Two cops approached and asked to enter the building. They gained easy access with the excuse that they’d heard of a disturbance.
The next morning empty frames hung on the wall. Priceless paintings ripped out and stolen. Paintings that now are worth $500 million.
The largest unsolved art heist ever.

When I was researching ideas for a heist novel I Googled simple terms. “Unsolved art heists”, “Largest heists”. I casually clicked on one link and was immediately fascinated.

How could twenty years go by and a crime this big not be solved?

How could it happen so easily?

I wanted to know.

And the fact that the Isabella Stewart Gardner Museum was in Boston captivated me. I love Boston. It’s the city I grew up knowing. (Though I don’t recommend driving in the city without a GPS and even then you never know where you might end up. Put it this way – I spent hours trying to find a restaurant and never found it!)

Where are the stolen paintings today? No one knows. I read books on it; and, of course, give a writer some research and they’ll want to write a story.

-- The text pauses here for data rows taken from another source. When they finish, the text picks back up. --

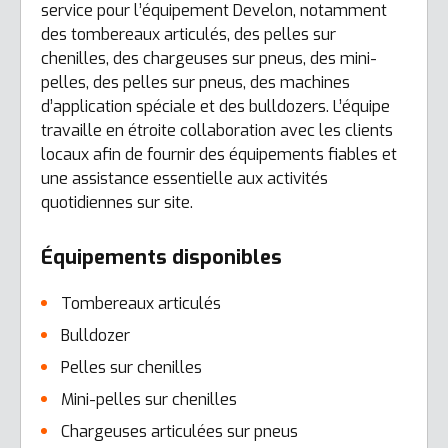
service pour l’équipement Develon, notamment
des tombereaux articulés, des pelles sur
chenilles, des chargeuses sur pneus, des mini-
pelles, des pelles sur pneus, des machines
d’application spéciale et des bulldozers. L’équipe
travaille en étroite collaboration avec les clients
locaux afin de fournir des équipements fiables et
une assistance essentielle aux activités
quotidiennes sur site.
Équipements disponibles
Tombereaux articulés
Bulldozer
Pelles sur chenilles
Mini-pelles sur chenilles
Chargeuses articulées sur pneus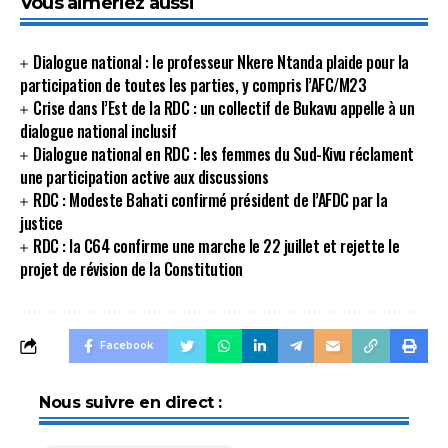
Vous aimeriez aussi
Dialogue national : le professeur Nkere Ntanda plaide pour la
participation de toutes les parties, y compris l’AFC/M23
Crise dans l’Est de la RDC : un collectif de Bukavu appelle à un
dialogue national inclusif
Dialogue national en RDC : les femmes du Sud-Kivu réclament
une participation active aux discussions
RDC : Modeste Bahati confirmé président de l’AFDC par la
justice
RDC : la C64 confirme une marche le 22 juillet et rejette le
projet de révision de la Constitution
Facebook
Nous suivre en direct :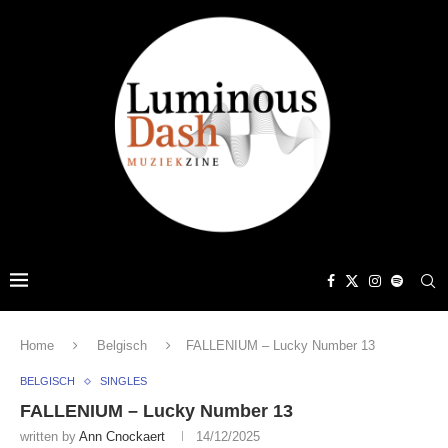
Home
Belgisch
FALLENIUM – Lucky Number 13
BELGISCH
SINGLES
FALLENIUM – Lucky Number 13
written by
Ann Cnockaert
14/12/2025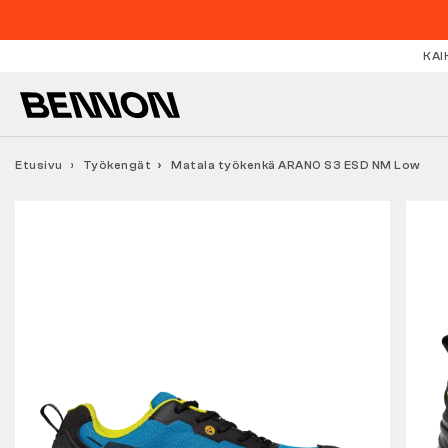
KAI
Etusivu
Työkengät
Matala työkenkä ARANO S3 ESD NM Low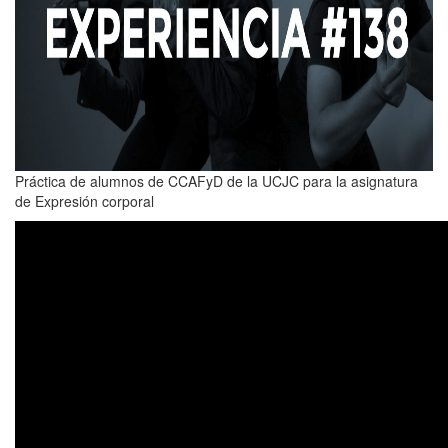
Práctica de alumnos de CCAFyD de la UCJC para la asignatura
de Expresión corporal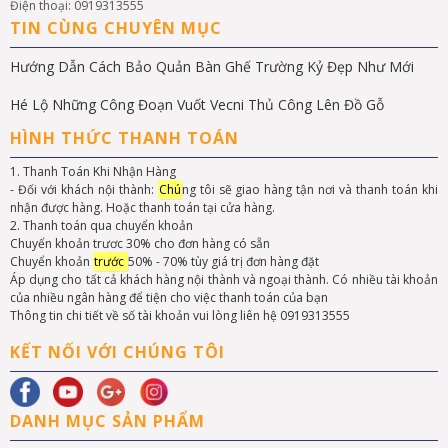
Điện thoại: 0919313555
TIN CÙNG CHUYÊN MỤC
Hướng Dẫn Cách Bảo Quản Bàn Ghế Trường Kỷ Đẹp Như Mới
Hé Lộ Những Công Đoạn Vuốt Vecni Thủ Công Lên Đồ Gỗ
HÌNH THỨC THANH TOÁN
1. Thanh Toán Khi Nhận Hàng
- Đối với khách nội thành:
Chú
ng tôi sẽ giao hàng tận nơi và thanh toán khi
nhận được hàng. Hoặc thanh toán tại cửa hàng.
2. Thanh toán qua chuyển khoản
Chuyển khoản trươc 30% cho đơn hàng có sẵn
Chuyển khoản
trước
50% - 70% tùy giá trị đơn hàng đặt
Áp dụng cho tất cả khách hàng nội thành và ngoại thành. Có nhiều tài khoản
của nhiều ngân hàng để tiện cho việc thanh toán của bạn
Thông tin chi tiết về số tài khoản vui lòng liên hệ 0919313555
KẾT NỐI VỚI CHÚNG TÔI
DANH MỤC SẢN PHẨM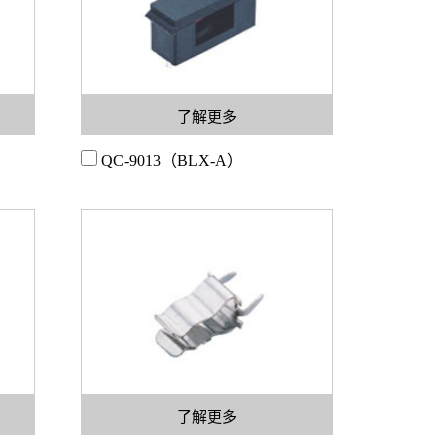
了解更多
QC-9013（BLX-A）
了解更多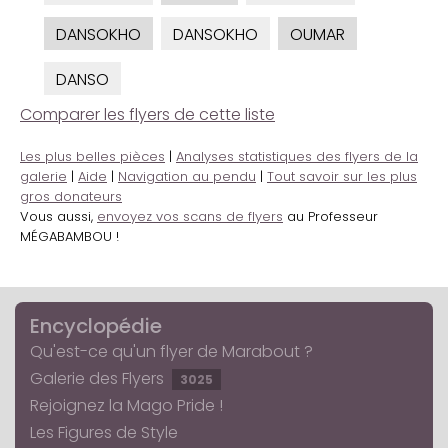
DANSOKHO
DANSOKHO
OUMAR
DANSO
Comparer les flyers de cette liste
Les plus belles pièces
|
Analyses statistiques des flyers de la
galerie
|
Aide
|
Navigation au pendu
|
Tout savoir sur les plus
gros donateurs
Vous aussi,
envoyez vos scans de flyers
au Professeur
MÉGABAMBOU !
Encyclopédie
Qu'est-ce qu'un flyer de Marabout ?
Galerie des Flyers
3025
Rejoignez la Mago Pride !
Les Figures de Style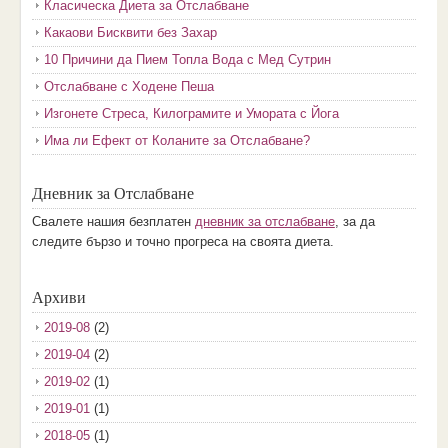
Класическа Диета за Отслабване
Какаови Бисквити без Захар
10 Причини да Пием Топла Вода с Мед Сутрин
Отслабване с Ходене Пеша
Изгонете Стреса, Килограмите и Умората с Йога
Има ли Ефект от Коланите за Отслабване?
Дневник за Отслабване
Свалете нашия безплатен
дневник за отслабване
, за да
следите бързо и точно прогреса на своята диета.
Архиви
2019-08
(2)
2019-04
(2)
2019-02
(1)
2019-01
(1)
2018-05
(1)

And I did. It’s called HEIST. Through fiction, I solved the mystery, creating characters and plots to explain the unsolved mystery. And I threw in a little bit of time travel too. (It’s on the backburner for now, but someday it will see the light of day.)

The amazing thing is that Isabella specified in her will that nothing in the museum be changed. So the empty frames still hang on the wall today, waiting for the paintings to be returned.


Why blog about this today? Well, this coming weekend marks the 21st anniversary of the heist. If you want to know more, you can read this interview with Ulrich Boser who authored, The Gardner Heist. A fascinating book.

Has research ever sparked a story for you? What kinds of research are you drawn to?